Specific South American forms and rhythms are central to Azul. “Cancion Mandala” rides on a crafty syncopated rhythm that moves the Spanish vocal forward in little nudges. Keberle adds his melodica (the somewhat toy-like keyboard that you blow into, creating a sound midway between a harmonica and a small organ) into the mix, and the arrangement becomes a woven pattern of pulses and voices. The closer, “Madalena”, works out over a Brazilian groove in which Meza’s bobbing, playful vocal is a full participant. The counterpoint between trombone and vocal on the head and then after the trumpet solo may be the coolest thing on the record. It’s all too rare that a singer (scatting in the latter section) and great improvisor seem like true equals.
Azul Infinito has a couple of slower songs that captivate. “She Sleeps Alone” sets up over a rising bass line and puts Meza and Rodriguez’s trumpet in a chilling unison. The collective improvisation in the middle is neither “free” nor merely running through chord changes, and sets up a funky return of the melody, stated by melodica. “La Ley Primera” is a slow ballad, but one still working from a Latin rhythmic base. Again, here, Catharsis does not suffer form the absence of a chording instrument like guitar or piano.

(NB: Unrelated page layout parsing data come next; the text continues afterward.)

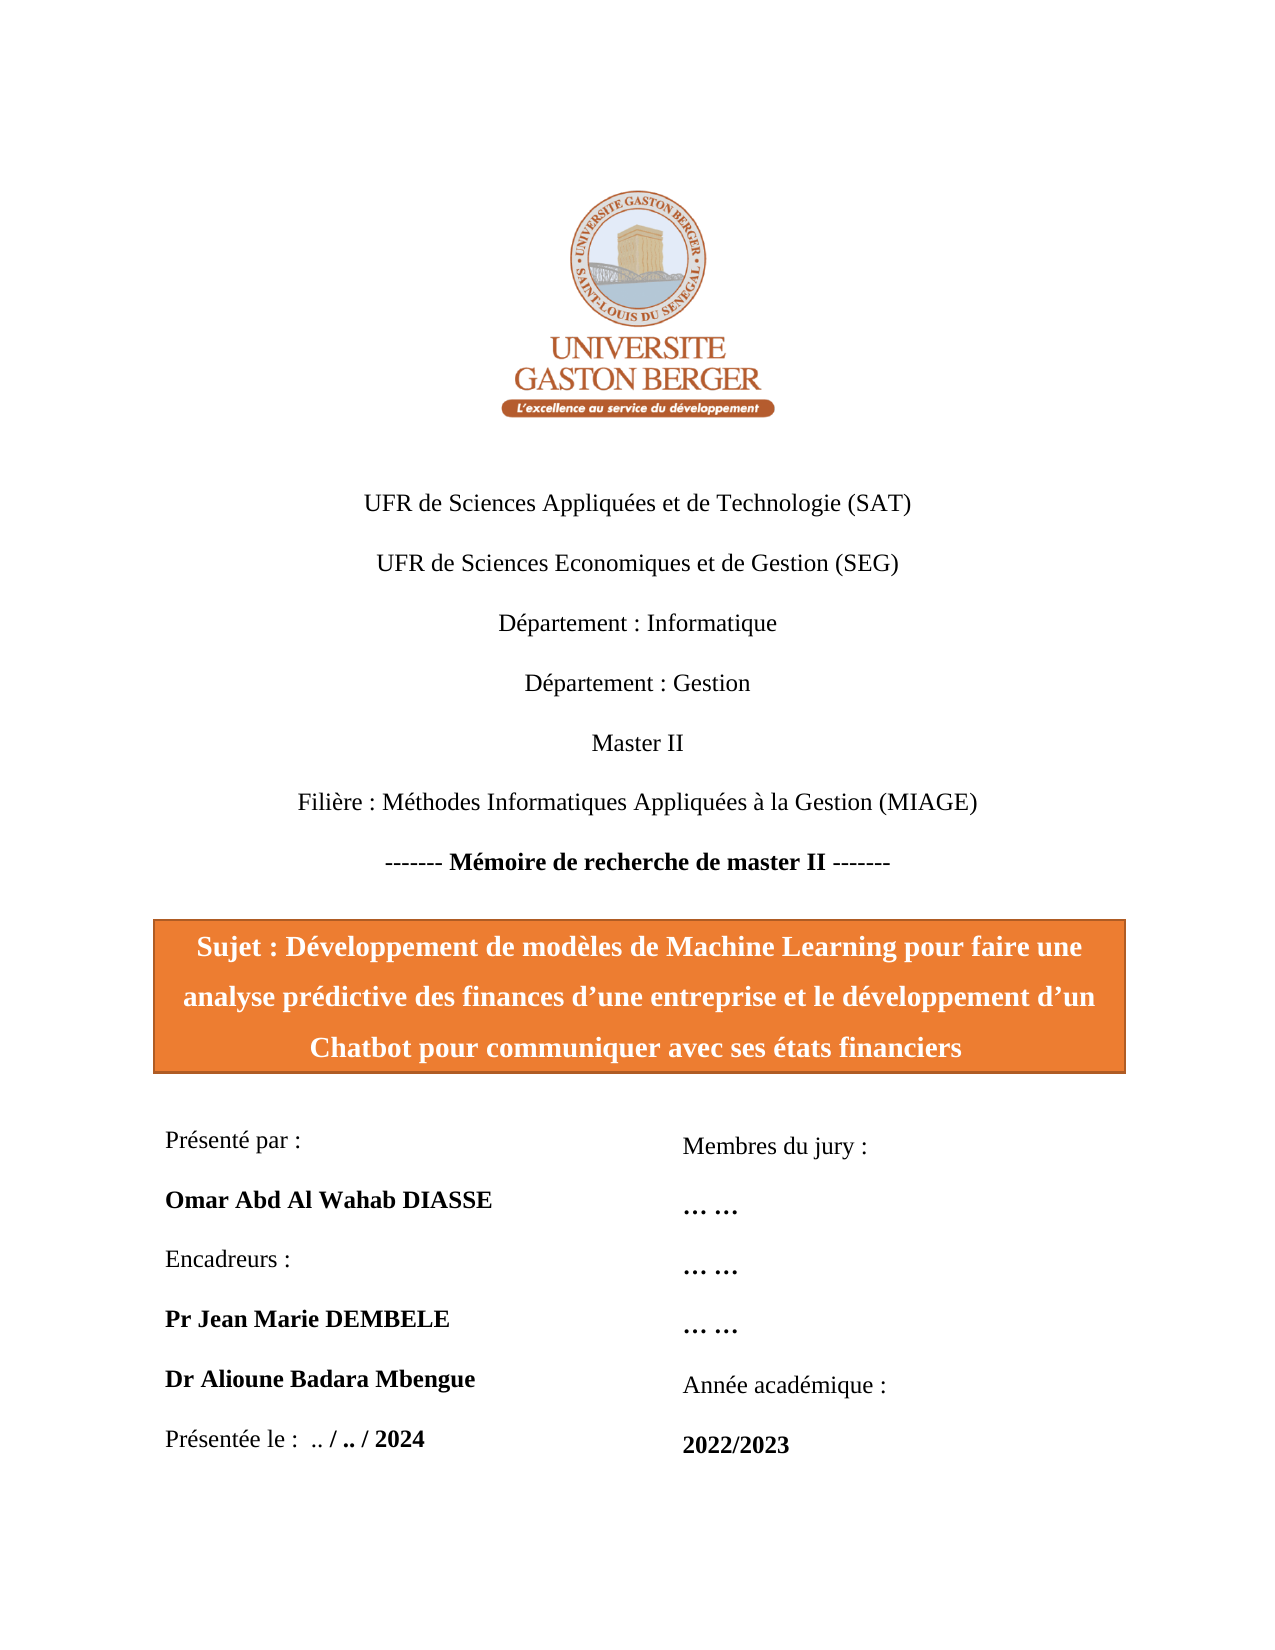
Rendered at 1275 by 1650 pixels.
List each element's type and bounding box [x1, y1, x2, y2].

picture [483, 150, 792, 458]
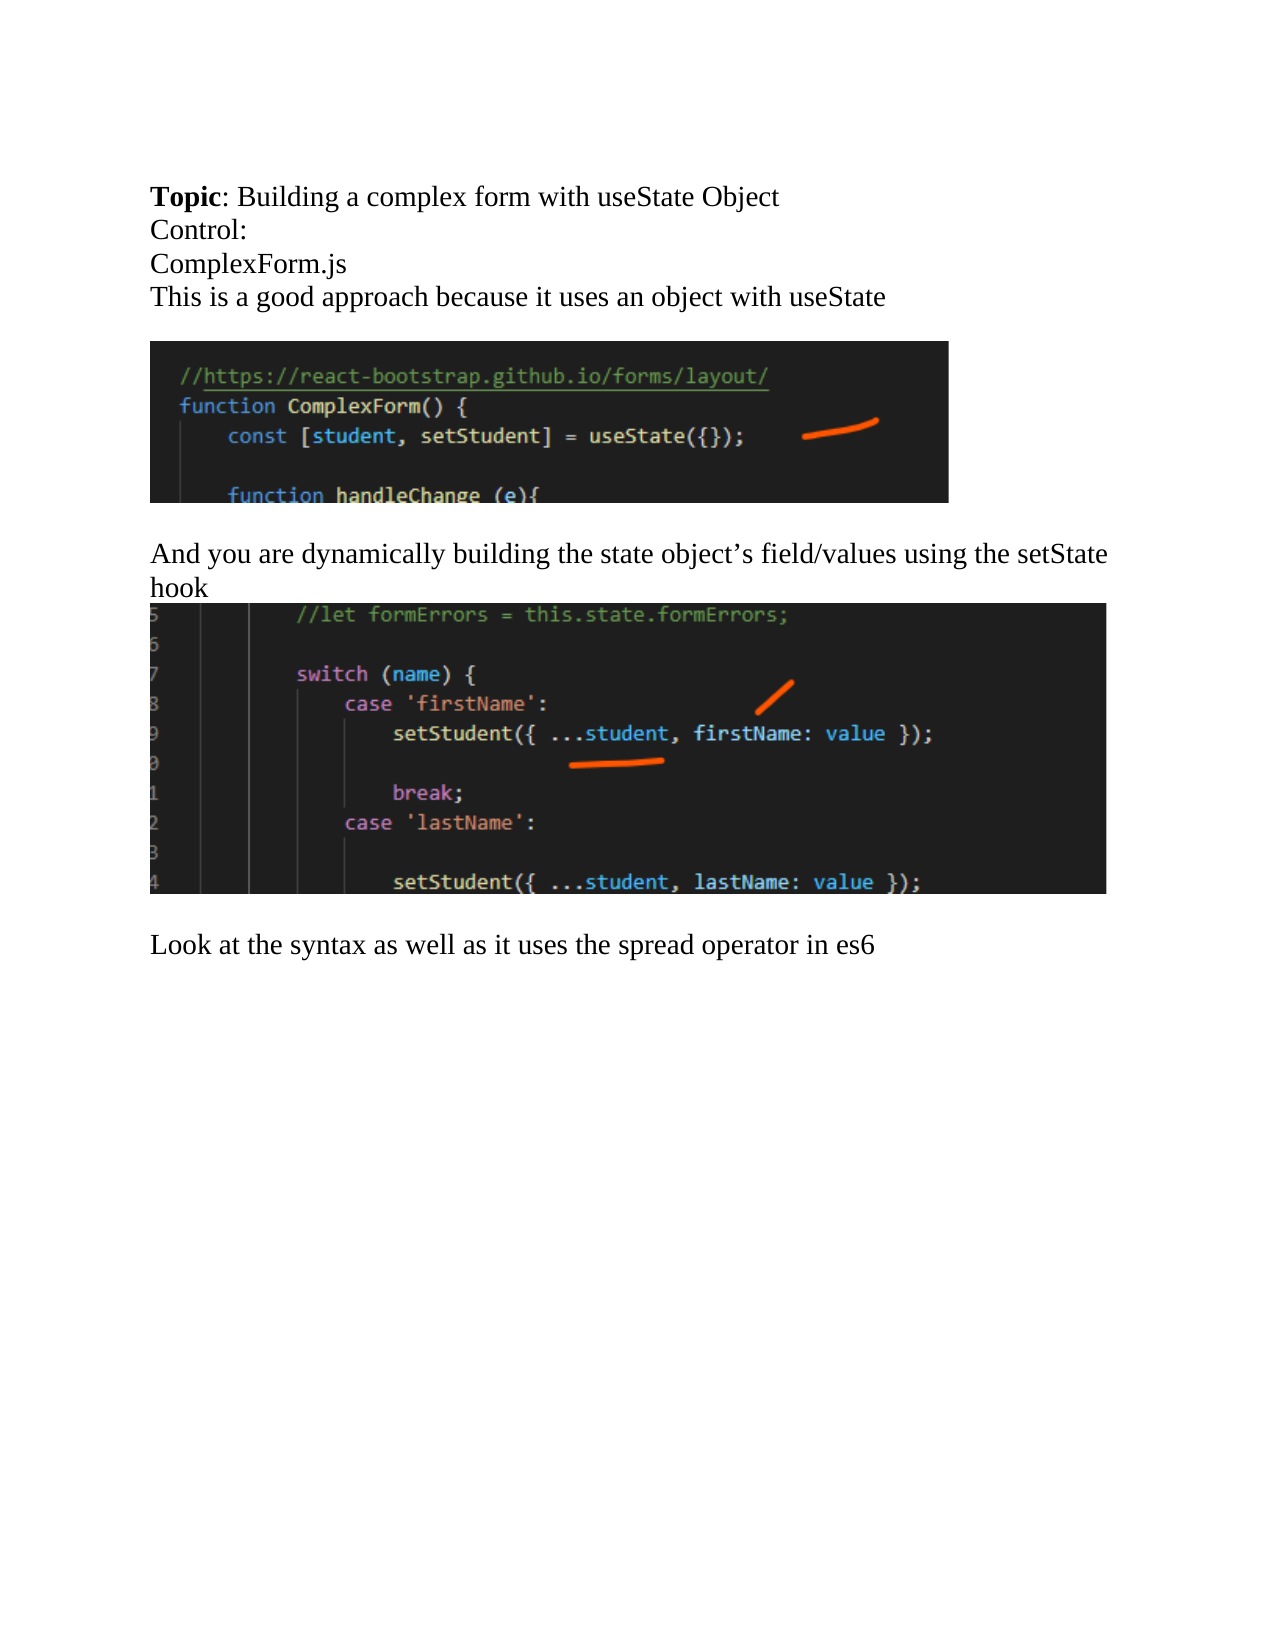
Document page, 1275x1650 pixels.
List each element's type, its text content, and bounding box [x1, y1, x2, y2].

text Topic: Building a complex form with useState Object Control: ComplexForm.js This is a good approach because it uses an object with useState [150, 179, 1125, 342]
picture [150, 341, 949, 503]
text Look at the syntax as well as it uses the spread operator in es6 [150, 603, 1125, 961]
picture [150, 603, 1107, 894]
text And you are dynamically building the state object’s field/values using the setState hook [150, 342, 1125, 603]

The arrangement for two horns and bass brings forward a rich harmonic underpinning. Keberle’s solo here, over just bass and drums, is tonal wonder: buttery and bluesy at once.

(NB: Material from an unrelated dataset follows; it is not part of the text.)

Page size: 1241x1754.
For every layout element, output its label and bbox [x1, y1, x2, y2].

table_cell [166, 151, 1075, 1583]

“Eternity” is the album’s most ambitious piece, starting with a two-minute prelude that sets up a pulsing groove in 6/8 time. The solos take their time, beginning as trios and then slowing adding voices so that parallel three-part harmony is masterfully rising by the end of the trombone solo. The theme returns over drums, but now the whole band sings it, ending in an a cappella moment that sounds great.
My favorite feel on the record is funk underlying “Mr. Azul”, something wholly different from jazz or pop funk but just as ass-moving. Roeder gets a cool bass solo out front, after which the horns trade brief statements as Doob just lays in the groove. When the horns are grooving too at the end and Doob drops a syncopated parade rhythm, Meza barely has to made a sound as she floats above it all. You could sharpen a knife on this tune, it’s so clean and solid.
Compared to last year’s blockbuster three-CD beast by Kamasi Washington or this month’s throbbing masterpiece of Prince-ian jazz/pop by Esperanza Spalding, Catharsis’s Azul Infinito will be lost in the shower of superb jazz that is currently emerging. This record isn’t working a territory that gives it a shot at being reviewed, say, on Pitchfork or grabbing a headlines beyond the jazz press. It is chamber jazz, I suppose, world music, too steeped in trombone solos and non-English lyrics to make a dent in the public consciousness.
But that won’t dilute your enthusiasm for this level of appealing, melody-rich, rhythmic creativity if you just open your ears. All that Keberle and Catharsis need is an audience that will tune in without prejudice. This is the stuff you’ll like more than you think. It is so rich in flavor and feeling. In its own way, it is the jazz we’ve all been waiting for — so much more than a string of solos and steeped in feeling and drama.